§ **Extraits de relevés**
***

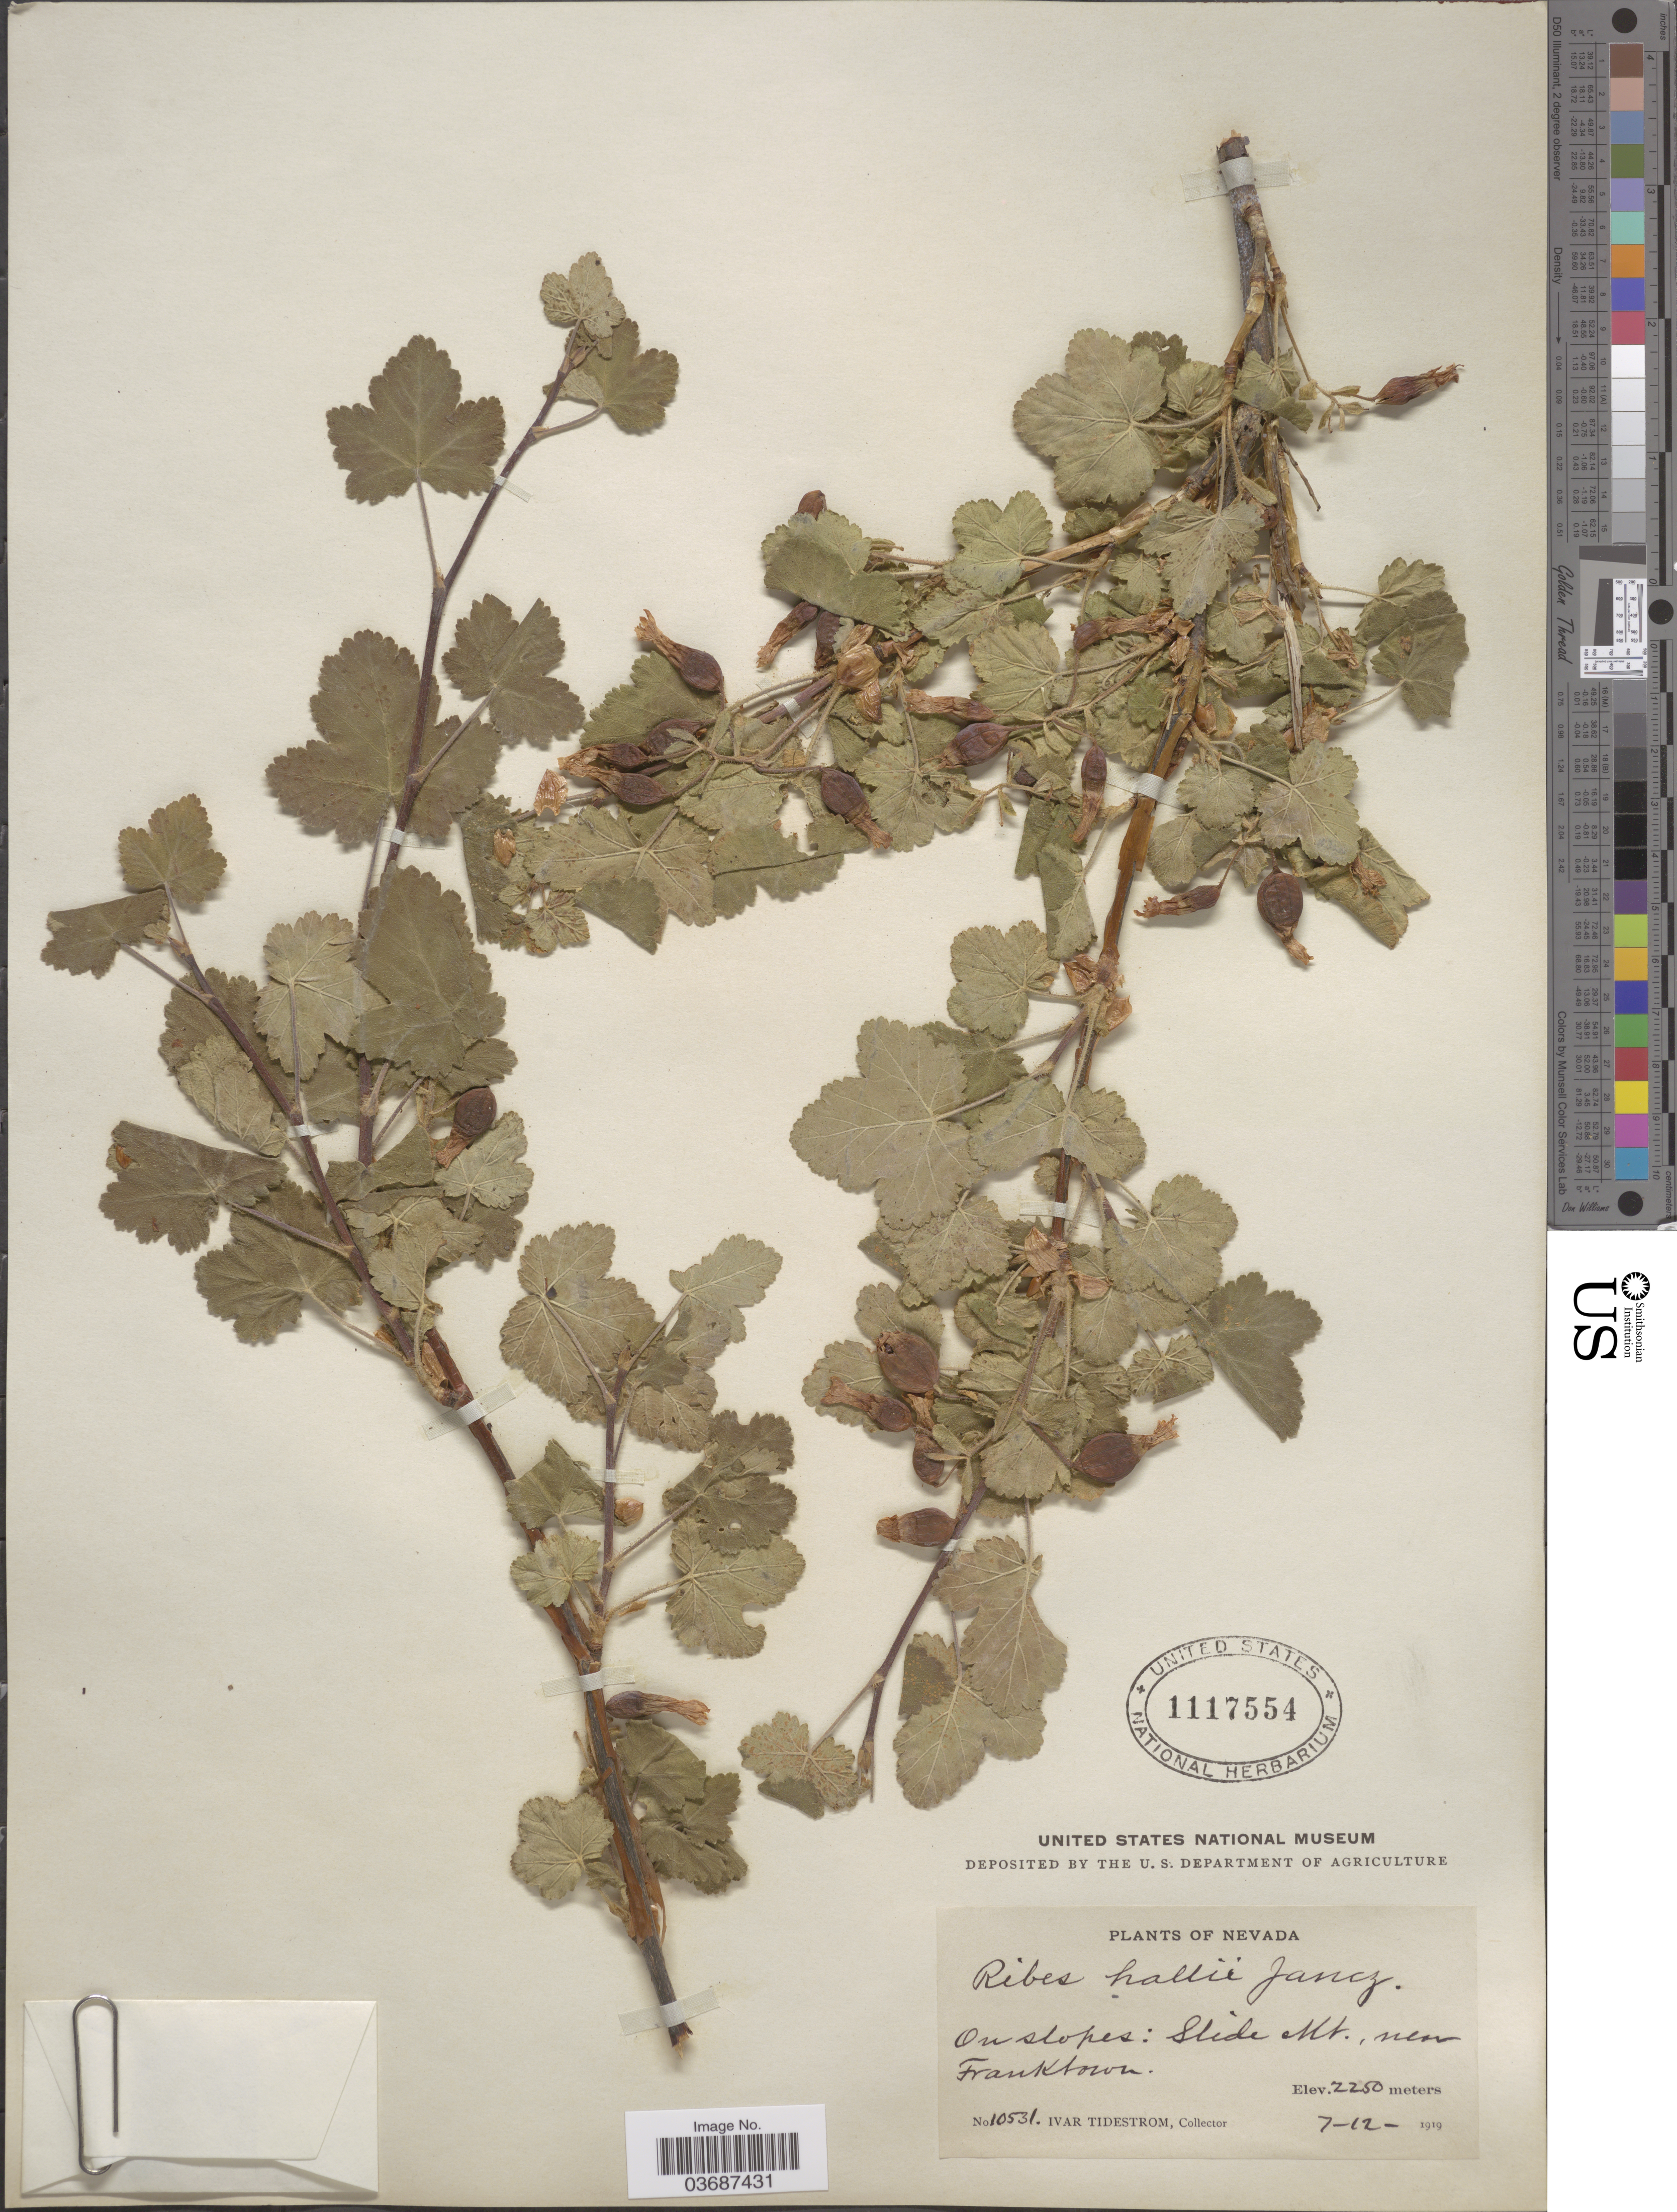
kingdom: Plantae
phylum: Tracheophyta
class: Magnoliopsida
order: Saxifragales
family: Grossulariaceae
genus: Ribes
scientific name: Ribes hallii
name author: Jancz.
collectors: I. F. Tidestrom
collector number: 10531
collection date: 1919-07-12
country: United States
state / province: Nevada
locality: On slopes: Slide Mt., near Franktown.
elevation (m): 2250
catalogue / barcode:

***

§ **Exercice**
Réécrivez ces lignes sous forme de liste numérotée, sans les lignes vides. Ne reprenez pas les images dans votre réponse.

§ **Réponse**
1. kingdom: Plantae
2. phylum: Tracheophyta
3. class: Magnoliopsida
4. order: Saxifragales
5. family: Grossulariaceae
6. genus: Ribes
7. scientific name: Ribes hallii
8. name author: Jancz.
9. collectors: I. F. Tidestrom
10. collector number: 10531
11. collection date: 1919-07-12
12. country: United States
13. state / province: Nevada
14. locality: On slopes: Slide Mt., near Franktown.
15. elevation (m): 2250
16. catalogue / barcode:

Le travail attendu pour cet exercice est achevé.